Catalyst Securities, which compiles monthly reports on the listed property sector, said on Thursday these returns had been driven by high levels of income distribution growth, which in turn were fuelled by significant savings on debt funding costs.
Catalyst MD Andre Stadler said they were also fuelled by improved property market fundamentals in the form of reduced vacancies and rental increases.
Total returns include unit price appreciation and income distributions.
Stadler said that over the past four years the listed property sector had delivered total returns of about 30% a year, making it one of the top performers on the JSE. Last year the sector delivered a total return of 41,26%.
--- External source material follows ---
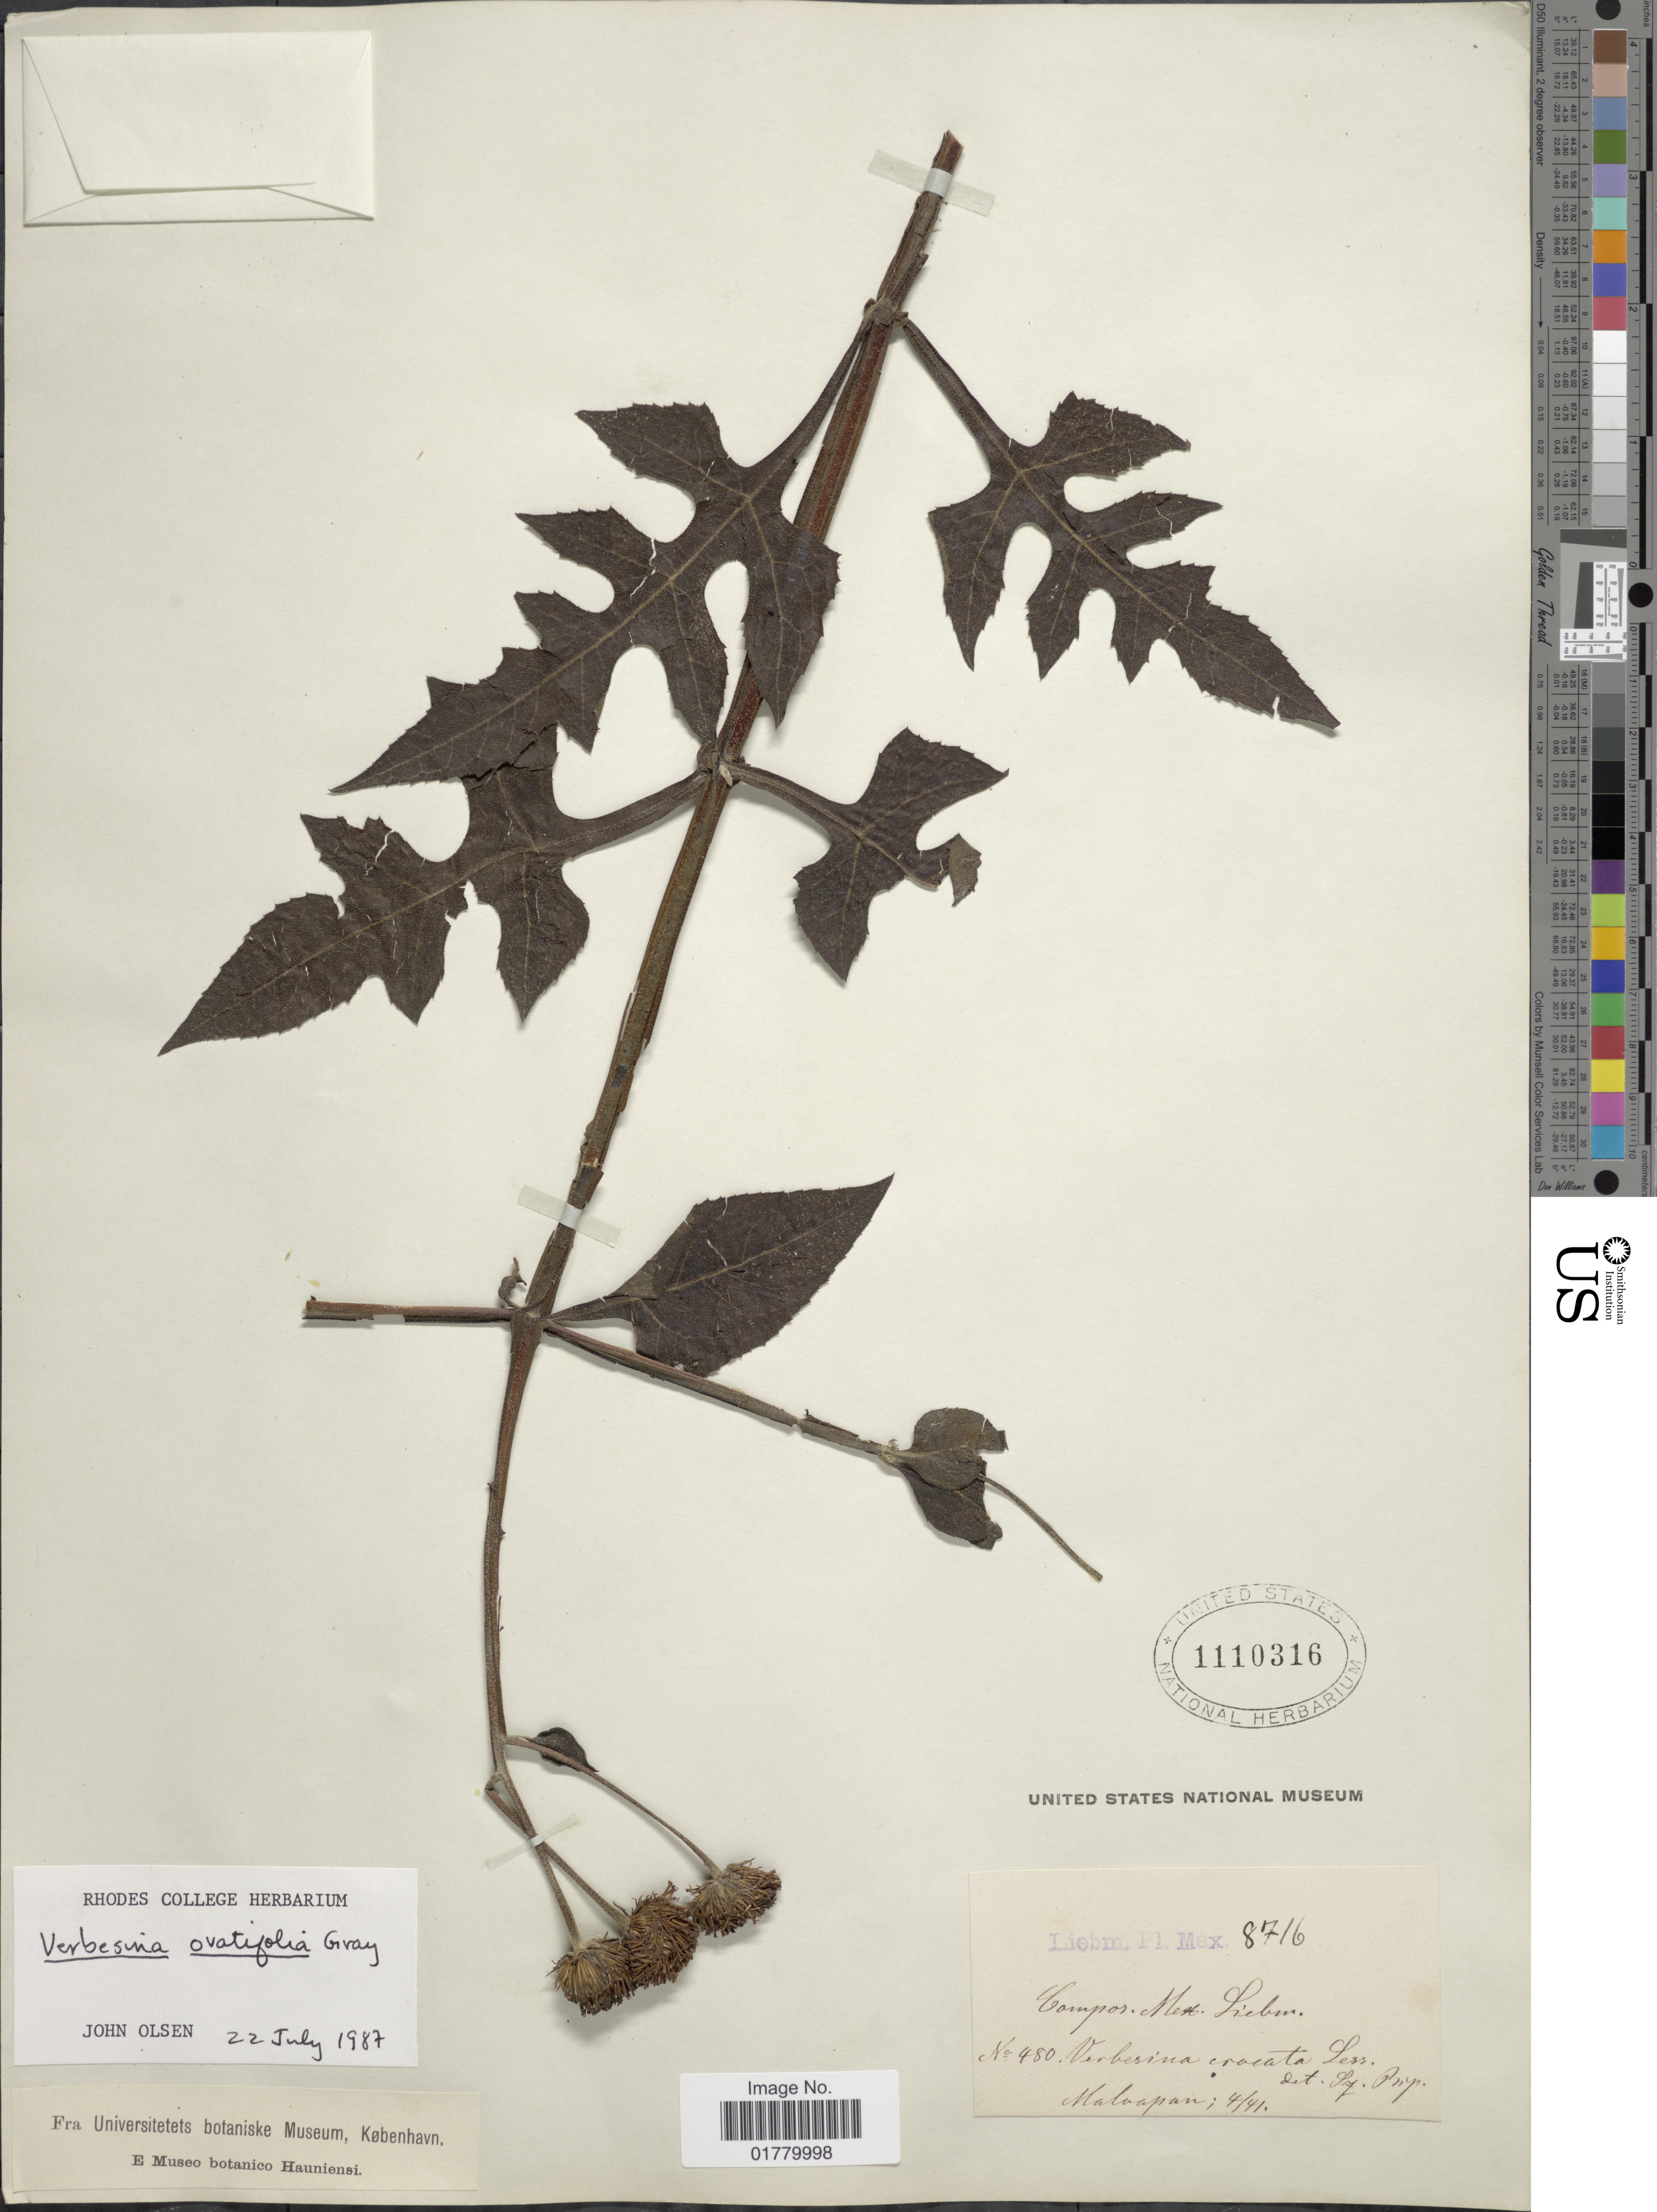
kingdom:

In its latest report on the listed property sector, Catalyst said listed property loan stock Redefine Income Fund was the top performer in terms of total returns for October. Redefine recorded a total return of 13,63%.
Listed property loan stock Metboard Properties was the next best performer with a total return of 10% for the month.
Stadler said the listed property loan stock sector performed better than listed property unit trusts on total returns for the year to date.
The property loan stock sector recorded a total return of 42,29% for the year to date, whereas the property unit trust sector had delivered a total return of 29,96%.
Stadler said that this difference in total returns highlighted "the impact that savings on debt funding costs, brought about by interest-rate cuts, are having on the higher geared property loan stock funds".